So, you’ve got a college application to write, you have a clearly written prompt before your eyes, but all you do for the last couple of hours is write a sentence, shake your head, delete it, try to approach the topic from another direction, delete it, and so on? You have a vague understanding of what is expected from you, but the moment you start putting it into words you feel that it just isn’t right.
However, the trick is not so much to know what to do but to know what not to do. Let’s help you with this one.
What You Should Avoid in Your Application Essay
- Don’t let yourself drift from one thing to another.

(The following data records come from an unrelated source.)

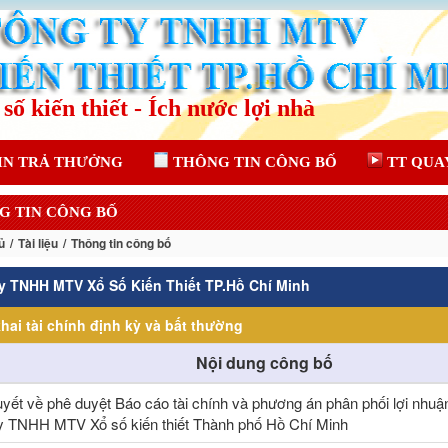
IN TRẢ THƯỞNG
THÔNG TIN CÔNG BỐ
TT QUA
G TIN CÔNG BỐ
ủ
Tài liệu
Thông tin công bố
y TNHH MTV Xổ Số Kiến Thiết TP.Hồ Chí Minh
hai tài chính định kỳ và bất thường
Nội dung công bố
uyết về phê duyệt Báo cáo tài chính và phương án phân phối lợi nhu
y TNHH MTV Xổ số kiến thiết Thành phố Hồ Chí Minh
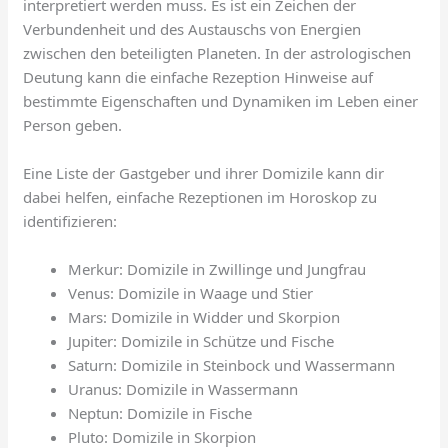
interpretiert werden muss. Es ist ein Zeichen der
Verbundenheit und des Austauschs von Energien
zwischen den beteiligten Planeten. In der astrologischen
Deutung kann die einfache Rezeption Hinweise auf
bestimmte Eigenschaften und Dynamiken im Leben einer
Person geben.
Eine Liste der Gastgeber und ihrer Domizile kann dir
dabei helfen, einfache Rezeptionen im Horoskop zu
identifizieren:
Merkur: Domizile in Zwillinge und Jungfrau
Venus: Domizile in Waage und Stier
Mars: Domizile in Widder und Skorpion
Jupiter: Domizile in Schütze und Fische
Saturn: Domizile in Steinbock und Wassermann
Uranus: Domizile in Wassermann
Neptun: Domizile in Fische
Pluto: Domizile in Skorpion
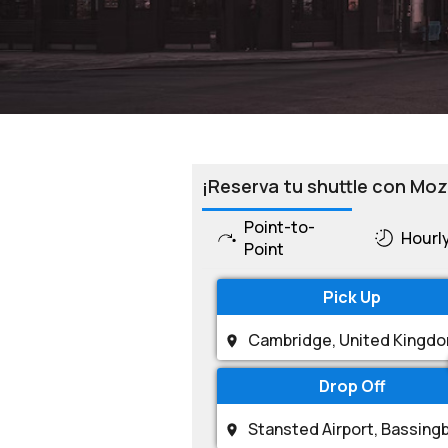
¡Reserva tu shuttle con Moz
Point-to-
Hourl
Point
Pick Up
Drop Off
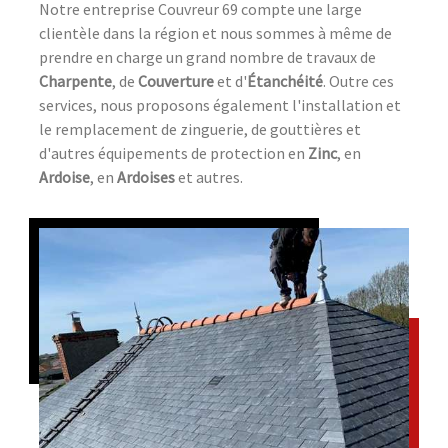
Notre entreprise Couvreur 69 compte une large
clientèle dans la région et nous sommes à même de
prendre en charge un grand nombre de travaux de
Charpente
, de
Couverture
et d'
Étanchéité
. Outre ces
services, nous proposons également l'installation et
le remplacement de zinguerie, de gouttières et
d'autres équipements de protection en
Zinc
, en
Ardoise
, en
Ardoises
et autres.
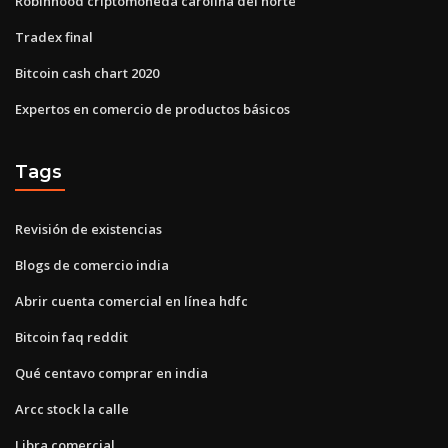
Robinhood criptomoneda carolina del norte
Tradex final
Bitcoin cash chart 2020
Expertos en comercio de productos básicos
Tags
Revisión de existencias
Blogs de comercio india
Abrir cuenta comercial en línea hdfc
Bitcoin faq reddit
Qué centavo comprar en india
Arcc stock la calle
Libra comercial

Fairly often the topic you get for your essay is fairly vague: “Experience that was important for your personal development”, “The most memorable experience of your life”, this kind of thing. It is, actually, a good thing, because it allows you to choose whatever you can write well about. A lot of people, however, feel disoriented and cannot settle on anything particular; as a result, the essay turns out jumbled, messy, disorderly – they try to cram all they can think of into it without any concern for general idea, unity of thought and so on. Remember – you only have a limited number of words at your disposal, so you should make everything as clear-cut and concise as possible. Choose one thing and write about it.
- Don’t pretend.
You know what feels like a breath of fresh air when you read an application essay? When somebody is being sincere – it is a wonderful change from all these students who drivel about how much they love humanity, want to help people, hope that studying in this college will give them an opportunity to make the world a better place and so on. In addition to tasting like diabetes, it also immediately feels false. You should probably avoid writing about it even if it is your goal in life – the committee have seen it so many times that they’re probably just going to roll their eyes in exasperation anyway.

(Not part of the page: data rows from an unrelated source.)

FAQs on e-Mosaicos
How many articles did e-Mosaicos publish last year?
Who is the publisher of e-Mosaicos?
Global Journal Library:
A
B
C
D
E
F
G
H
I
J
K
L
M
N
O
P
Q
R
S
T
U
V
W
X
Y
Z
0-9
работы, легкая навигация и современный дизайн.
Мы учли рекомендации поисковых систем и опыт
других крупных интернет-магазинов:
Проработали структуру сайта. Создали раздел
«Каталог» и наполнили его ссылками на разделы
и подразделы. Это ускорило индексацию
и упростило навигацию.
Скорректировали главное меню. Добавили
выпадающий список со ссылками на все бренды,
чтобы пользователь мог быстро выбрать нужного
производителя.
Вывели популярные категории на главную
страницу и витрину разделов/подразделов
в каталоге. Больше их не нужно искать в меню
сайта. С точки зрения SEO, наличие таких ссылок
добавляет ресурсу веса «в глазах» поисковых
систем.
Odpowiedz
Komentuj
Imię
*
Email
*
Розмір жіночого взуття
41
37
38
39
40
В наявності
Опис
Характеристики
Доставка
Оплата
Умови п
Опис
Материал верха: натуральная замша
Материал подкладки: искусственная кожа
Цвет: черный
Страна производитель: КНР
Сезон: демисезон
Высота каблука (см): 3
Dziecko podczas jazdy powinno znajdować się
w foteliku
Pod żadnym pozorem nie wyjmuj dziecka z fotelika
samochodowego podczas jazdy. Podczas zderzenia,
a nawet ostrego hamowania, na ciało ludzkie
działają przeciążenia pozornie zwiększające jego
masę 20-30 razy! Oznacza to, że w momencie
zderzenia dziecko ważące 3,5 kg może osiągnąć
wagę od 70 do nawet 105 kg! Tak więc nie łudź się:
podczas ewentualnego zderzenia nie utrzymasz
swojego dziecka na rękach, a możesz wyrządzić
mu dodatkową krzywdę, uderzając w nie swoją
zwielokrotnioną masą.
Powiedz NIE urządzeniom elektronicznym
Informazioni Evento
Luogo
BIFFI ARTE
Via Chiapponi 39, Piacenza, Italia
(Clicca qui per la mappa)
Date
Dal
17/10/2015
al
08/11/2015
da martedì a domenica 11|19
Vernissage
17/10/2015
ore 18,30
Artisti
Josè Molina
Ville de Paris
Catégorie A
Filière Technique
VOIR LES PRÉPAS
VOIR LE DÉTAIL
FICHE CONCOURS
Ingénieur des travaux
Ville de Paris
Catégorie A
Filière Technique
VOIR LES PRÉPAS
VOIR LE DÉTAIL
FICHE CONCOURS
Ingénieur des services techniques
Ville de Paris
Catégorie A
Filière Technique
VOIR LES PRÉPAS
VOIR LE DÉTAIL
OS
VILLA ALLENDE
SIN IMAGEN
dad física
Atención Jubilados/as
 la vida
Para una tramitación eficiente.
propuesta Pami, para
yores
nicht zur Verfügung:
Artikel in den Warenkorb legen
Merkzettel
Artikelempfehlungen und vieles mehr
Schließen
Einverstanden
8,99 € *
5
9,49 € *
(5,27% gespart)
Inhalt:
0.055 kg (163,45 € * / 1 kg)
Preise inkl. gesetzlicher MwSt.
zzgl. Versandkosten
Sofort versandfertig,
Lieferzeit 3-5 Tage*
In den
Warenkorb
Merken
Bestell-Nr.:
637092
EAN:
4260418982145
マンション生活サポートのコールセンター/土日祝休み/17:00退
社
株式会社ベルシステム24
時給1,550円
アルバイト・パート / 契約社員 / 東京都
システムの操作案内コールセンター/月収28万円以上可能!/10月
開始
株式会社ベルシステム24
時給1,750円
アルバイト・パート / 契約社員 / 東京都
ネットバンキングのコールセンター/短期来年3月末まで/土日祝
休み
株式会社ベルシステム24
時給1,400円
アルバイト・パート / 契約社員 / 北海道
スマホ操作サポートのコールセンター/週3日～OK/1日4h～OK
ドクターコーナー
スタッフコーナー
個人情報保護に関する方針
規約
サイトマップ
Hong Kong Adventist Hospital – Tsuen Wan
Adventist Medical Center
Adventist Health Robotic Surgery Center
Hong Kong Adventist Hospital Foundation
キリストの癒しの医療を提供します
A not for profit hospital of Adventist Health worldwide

- Don’t be too down-to-earth.
Both you and the committee know that you want to attend a more prestigious college to get a degree, land a better job and earn more money. It goes without saying. But saying that it is the sole purpose of your application is sure to put some people off; so don’t focus on it. Your love of learning, enthusiasm for the subject and suchlike should come into picture as well.
Or as close to it as possible. Don’t write what you think they want you to write – thus you’ll end up writing what 90% of applicants write.